--- Problem description ---
The entries below contain pictures. Write out only the lines from the line with "d’ailleurs pas fini de faire parler d’elles !" up to and including the line with "On ne peut résister à la bonne humeur de ce", exactly, without them.

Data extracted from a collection
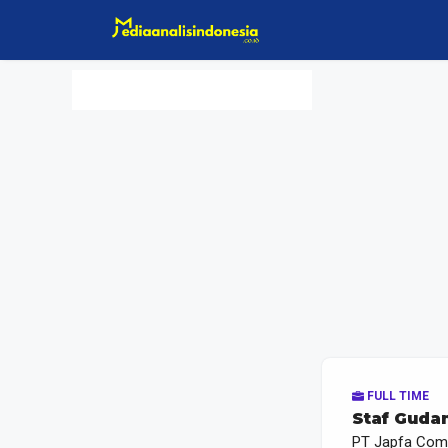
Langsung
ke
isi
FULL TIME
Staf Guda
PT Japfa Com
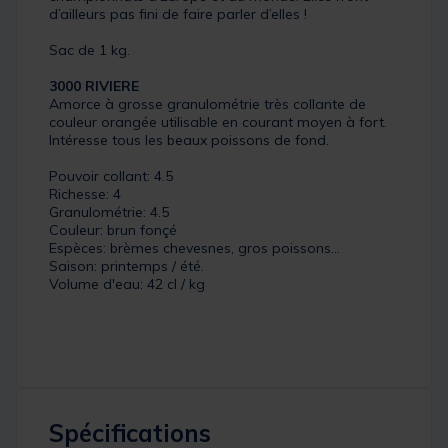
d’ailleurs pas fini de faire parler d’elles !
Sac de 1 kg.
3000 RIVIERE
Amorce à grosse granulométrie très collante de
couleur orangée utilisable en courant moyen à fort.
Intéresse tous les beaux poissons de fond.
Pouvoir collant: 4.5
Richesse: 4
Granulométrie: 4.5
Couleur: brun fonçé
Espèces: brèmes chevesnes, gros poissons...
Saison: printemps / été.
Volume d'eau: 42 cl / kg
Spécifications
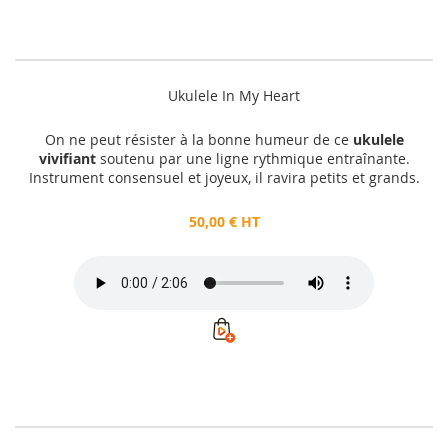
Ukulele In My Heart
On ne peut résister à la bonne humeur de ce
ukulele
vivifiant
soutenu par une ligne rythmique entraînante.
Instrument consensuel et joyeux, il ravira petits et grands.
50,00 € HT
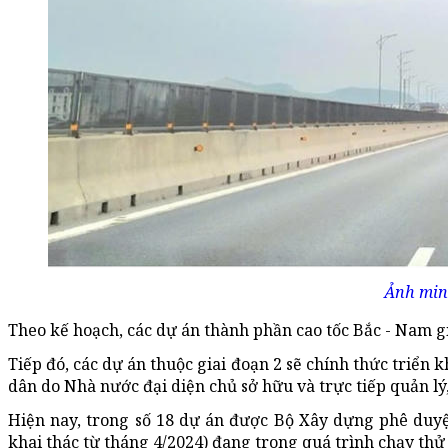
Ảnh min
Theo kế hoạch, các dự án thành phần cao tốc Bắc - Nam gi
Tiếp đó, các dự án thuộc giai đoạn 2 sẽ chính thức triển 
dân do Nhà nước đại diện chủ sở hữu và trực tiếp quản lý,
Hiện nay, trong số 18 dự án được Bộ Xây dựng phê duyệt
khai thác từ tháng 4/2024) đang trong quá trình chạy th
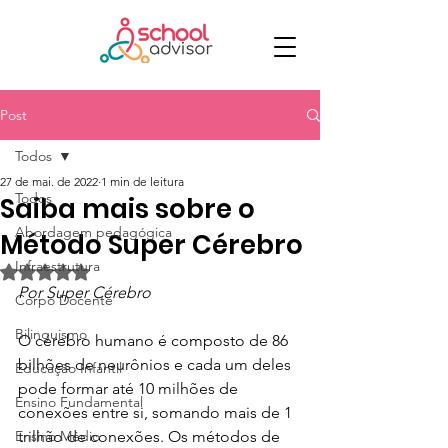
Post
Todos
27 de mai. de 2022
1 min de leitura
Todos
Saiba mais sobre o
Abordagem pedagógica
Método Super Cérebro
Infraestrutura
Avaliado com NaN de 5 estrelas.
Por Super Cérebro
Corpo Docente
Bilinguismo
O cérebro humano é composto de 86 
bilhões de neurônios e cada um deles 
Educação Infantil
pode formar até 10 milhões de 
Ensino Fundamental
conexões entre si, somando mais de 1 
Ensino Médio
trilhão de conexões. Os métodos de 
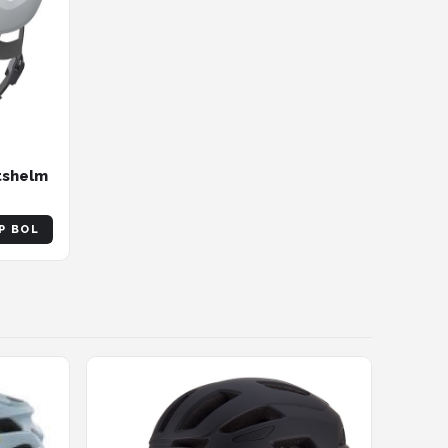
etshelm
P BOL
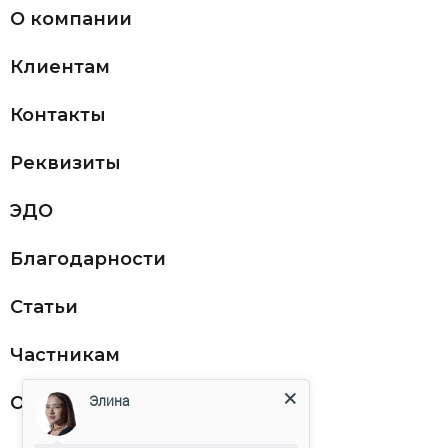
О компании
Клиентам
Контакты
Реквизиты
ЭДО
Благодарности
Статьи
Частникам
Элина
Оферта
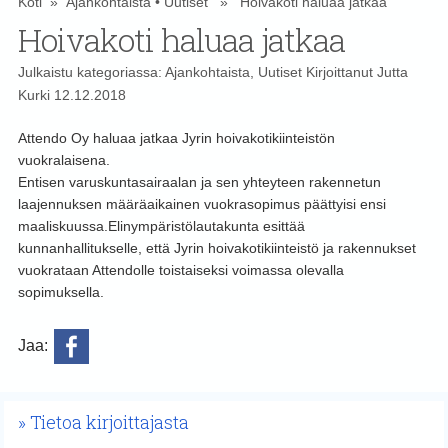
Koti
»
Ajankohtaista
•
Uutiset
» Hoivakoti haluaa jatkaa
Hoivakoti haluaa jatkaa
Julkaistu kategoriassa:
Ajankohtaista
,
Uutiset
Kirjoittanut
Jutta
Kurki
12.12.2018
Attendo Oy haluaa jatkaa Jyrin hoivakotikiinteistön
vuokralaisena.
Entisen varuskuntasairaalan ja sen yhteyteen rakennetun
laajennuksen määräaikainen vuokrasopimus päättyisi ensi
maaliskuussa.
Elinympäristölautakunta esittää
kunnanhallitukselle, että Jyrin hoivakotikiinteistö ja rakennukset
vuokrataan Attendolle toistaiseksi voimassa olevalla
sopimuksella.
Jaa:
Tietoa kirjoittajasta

--- Written solution ---
d’ailleurs pas fini de faire parler d’elles !
Sac de 1 kg.
3000 RIVIERE
Amorce à grosse granulométrie très collante de
couleur orangée utilisable en courant moyen à fort.
Intéresse tous les beaux poissons de fond.
Pouvoir collant: 4.5
Richesse: 4
Granulométrie: 4.5
Couleur: brun fonçé
Espèces: brèmes chevesnes, gros poissons...
Saison: printemps / été.
Volume d'eau: 42 cl / kg
Spécifications
Ukulele In My Heart
On ne peut résister à la bonne humeur de ce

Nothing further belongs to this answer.